The relative weakness of heating oil and strength of gasoline in winter is but one of a few quirks of the current oil market.
The International Energy Agency, the energy security watchdog of the major industrialized countries that make up the Organization for Economic Cooperation and Development, gave mixed reviews in a report Thursday to OPEC’s efforts to rein in output and put a floor under prices.
Members of the Organization of Petroleum Exporting Countries had managed to prop up tumbling crude oil prices by about 6% through the end of 2006 after announcing two tranches of oil output cuts, totaling 1.7 million barrels a day.
But prices have fallen sharply since the start of the year, well before the Feb. 1 start date of OPEC’s second pledged cut of 500,000 barrels a day.
Unseasonably warm weather and heavy selling from commodity funds and other speculative players has brought oil prices down 12.9% on average so far this month from the December average. After dipping to $49.90 a barrel, Nymex-front month crude oil futures for February delivery settled at $50.48, the lowest since May 24, 2005. The contract could face strong pressure to settle below $50 before its expiration at Monday’s settlement.
Concern Over Spare, Not Sparse OPEC Oil
IEA said OPEC has cut output, but not by the levels promised. December production from the 10 members that are party to the agreement was 27 million barrels day, or 700,000 barrels a day above the pledged level.
But, perversely, even OPEC’s modest output cuts - meant to strengthen the market - may be a further threat to prices.
The surge in oil prices over the past years was helped in part by concerns of razor-thin OPEC production capacity - sparse barrels, not spare barrels.

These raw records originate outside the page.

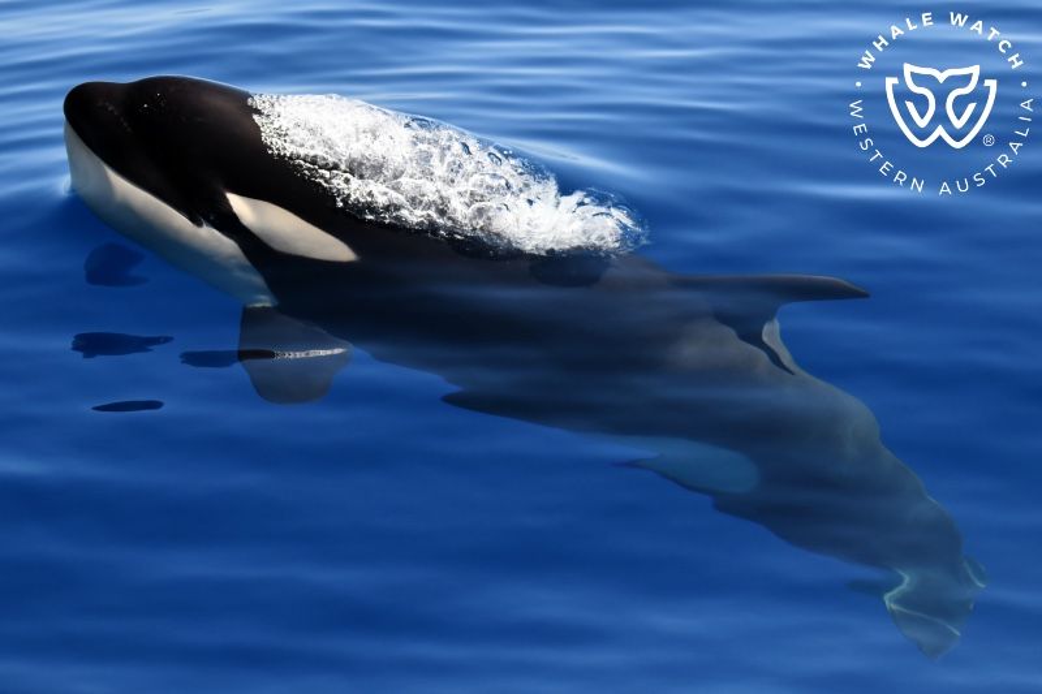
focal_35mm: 225
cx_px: 521
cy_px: 347
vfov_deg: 6.1
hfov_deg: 9.2
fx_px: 6511
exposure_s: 1/1600
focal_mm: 150
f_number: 6.3
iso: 400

Now, with the group’s effective spare capacity of about 2.5 million barrels a day, that extra oil stands as a threat to come on the market - depressing prices further - especially if some members decide to pump more to offset the effects of the price fall.
“Ironically, the restart of output restraint by OPEC offers proof to the consumers that there is marketable spare capacity in the system and thus exerts a downward pressure on prices,“ the IEA said in its monthly Oil Market Report.
The downtrend might not last, IEA said, if the trend of declining inventories props up prices.
Saudi Arabian Oil Minister Ali Naimi, the de facto OPEC leader, shook off the price fall as a transient market factor and stressed that OPEC’s supply restraint moves are tightening the market.
U.S. crude stocks jumped 6.8 million barrels in the latest week in the biggest barrel-for-barrel weekly gain since Oct. 11, 2002. The gain followed seven weeks of declines which slashed crude inventories by 26.4 million barrels or, or 7.8%, since mid-November.
U.S. refiners, as expected, have gone into a period of heavy maintenance shutdowns, trimming crude oil processing by 3.2%, or more than 500,000 barrels a day in the latest week, to 15.1 million barrels a day. While that’s the lowest level since the end of September, EIA projects still steeper cutbacks, as full-month January crude runs are expected to average below 14.8 million barrels a day.
It’s clear that it’s too late for the weather to bail out the market now, and if OPEC doesn’t tighten up on quota compliance, oil traders may soon be getting more than 10 cents in change back when handing over $50 for a barrel of crude.